Elon Musk, CEO of electric-car maker Tesla (TSLA), offered to buy social media company Twitter (TWTR) for about $43 billion in cash.
The offer of $54.20 a share is a 38% premium over the price of the stock the day before Musk’s investment in the company was made public earlier this month, according to a filing with the U.S. Securities and Exchange Commission.
Musk plans to take the company private in order to “go through the changes that need to be made,” he wrote in a text to Twitter Chairman Bret Taylor replicated in the filing.
In late March, Musk criticized the social media platform for failing to adhere to principles of free speech, saying that it serves as a “de facto public town square” and this failure, therefore, undermines democracy.
Following Elon Musk’s tweet in which he stated he wanted to buy Twitter, Tron founder Justin Sun has responded with a counter-offer.
In a tweet thread, Sun said he would be willing to offer $60 a share for the company, compared with Musk’s proposed $54.20. He also supported Musk’s reform initiatives, and said that Twitter could become “crypto-native” as well as “Web3 friendly”.

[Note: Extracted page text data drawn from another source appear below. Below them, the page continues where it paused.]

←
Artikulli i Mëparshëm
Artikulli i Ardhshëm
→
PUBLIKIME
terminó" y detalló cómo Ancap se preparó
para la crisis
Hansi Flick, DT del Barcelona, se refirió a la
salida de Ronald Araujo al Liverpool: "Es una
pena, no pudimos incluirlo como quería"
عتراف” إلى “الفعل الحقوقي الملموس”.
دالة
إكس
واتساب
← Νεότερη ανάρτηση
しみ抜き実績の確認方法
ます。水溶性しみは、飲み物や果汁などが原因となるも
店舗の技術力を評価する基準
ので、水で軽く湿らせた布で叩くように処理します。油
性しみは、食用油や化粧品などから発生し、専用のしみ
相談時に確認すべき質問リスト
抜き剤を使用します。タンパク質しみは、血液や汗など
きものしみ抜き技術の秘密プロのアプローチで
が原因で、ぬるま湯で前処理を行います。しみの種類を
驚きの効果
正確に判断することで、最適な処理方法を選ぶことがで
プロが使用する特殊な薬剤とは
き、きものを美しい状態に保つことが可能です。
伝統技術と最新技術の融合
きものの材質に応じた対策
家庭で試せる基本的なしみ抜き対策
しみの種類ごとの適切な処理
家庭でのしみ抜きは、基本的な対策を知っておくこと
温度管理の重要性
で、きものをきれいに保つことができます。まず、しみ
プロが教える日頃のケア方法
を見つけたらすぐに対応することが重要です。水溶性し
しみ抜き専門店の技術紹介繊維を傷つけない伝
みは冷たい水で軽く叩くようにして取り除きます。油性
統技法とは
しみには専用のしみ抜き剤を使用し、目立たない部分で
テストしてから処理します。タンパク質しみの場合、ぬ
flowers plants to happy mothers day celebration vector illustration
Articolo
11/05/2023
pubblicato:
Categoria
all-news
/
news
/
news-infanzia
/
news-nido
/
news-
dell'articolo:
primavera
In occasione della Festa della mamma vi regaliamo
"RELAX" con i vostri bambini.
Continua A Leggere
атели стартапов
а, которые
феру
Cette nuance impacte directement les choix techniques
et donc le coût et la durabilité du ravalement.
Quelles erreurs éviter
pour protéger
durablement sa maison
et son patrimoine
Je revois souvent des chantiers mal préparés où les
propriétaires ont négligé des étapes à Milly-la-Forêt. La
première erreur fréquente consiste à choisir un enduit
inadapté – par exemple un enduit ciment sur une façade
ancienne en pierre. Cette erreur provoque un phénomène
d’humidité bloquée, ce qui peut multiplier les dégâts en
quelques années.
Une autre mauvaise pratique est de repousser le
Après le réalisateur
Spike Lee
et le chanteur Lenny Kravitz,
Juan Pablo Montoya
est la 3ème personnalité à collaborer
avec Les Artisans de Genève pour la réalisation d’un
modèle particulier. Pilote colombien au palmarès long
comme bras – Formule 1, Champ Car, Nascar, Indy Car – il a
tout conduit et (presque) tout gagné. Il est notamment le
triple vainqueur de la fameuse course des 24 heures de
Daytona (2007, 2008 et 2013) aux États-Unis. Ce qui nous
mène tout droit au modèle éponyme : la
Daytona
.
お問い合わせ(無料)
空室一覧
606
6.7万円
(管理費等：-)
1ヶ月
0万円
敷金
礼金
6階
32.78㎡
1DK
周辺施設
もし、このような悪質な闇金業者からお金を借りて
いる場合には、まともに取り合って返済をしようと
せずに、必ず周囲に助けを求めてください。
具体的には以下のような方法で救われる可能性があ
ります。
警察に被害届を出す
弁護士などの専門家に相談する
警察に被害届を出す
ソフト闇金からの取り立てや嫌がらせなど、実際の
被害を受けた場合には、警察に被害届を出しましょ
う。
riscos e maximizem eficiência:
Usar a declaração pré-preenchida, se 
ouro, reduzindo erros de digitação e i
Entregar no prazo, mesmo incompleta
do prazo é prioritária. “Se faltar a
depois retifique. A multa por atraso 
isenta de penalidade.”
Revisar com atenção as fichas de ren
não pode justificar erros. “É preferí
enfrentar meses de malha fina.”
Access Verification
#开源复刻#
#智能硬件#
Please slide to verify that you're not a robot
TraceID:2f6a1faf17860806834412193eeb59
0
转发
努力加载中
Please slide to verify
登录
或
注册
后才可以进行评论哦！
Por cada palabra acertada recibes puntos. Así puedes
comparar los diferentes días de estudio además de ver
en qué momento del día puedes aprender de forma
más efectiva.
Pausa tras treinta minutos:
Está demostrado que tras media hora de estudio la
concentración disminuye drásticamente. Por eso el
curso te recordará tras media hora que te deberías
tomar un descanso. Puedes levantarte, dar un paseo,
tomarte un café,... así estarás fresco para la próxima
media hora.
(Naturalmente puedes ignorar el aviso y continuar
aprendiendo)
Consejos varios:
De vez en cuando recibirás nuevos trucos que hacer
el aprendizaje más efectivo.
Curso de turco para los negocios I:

In his Twitter thread, Sun emphasized two things: he wanted to take Twitter offshore and make it a decentralized company with a workforce that is not “US-centric.” He also wanted to make the company more open and developer-friendly. Finally, Sun said he would encourage users engagement and develop mechanisms to remove bots and scams from the platform.
Sun said that following his plan for the company, it would be worth $10 trillion after one year (about $18 trillion more than its current market cap).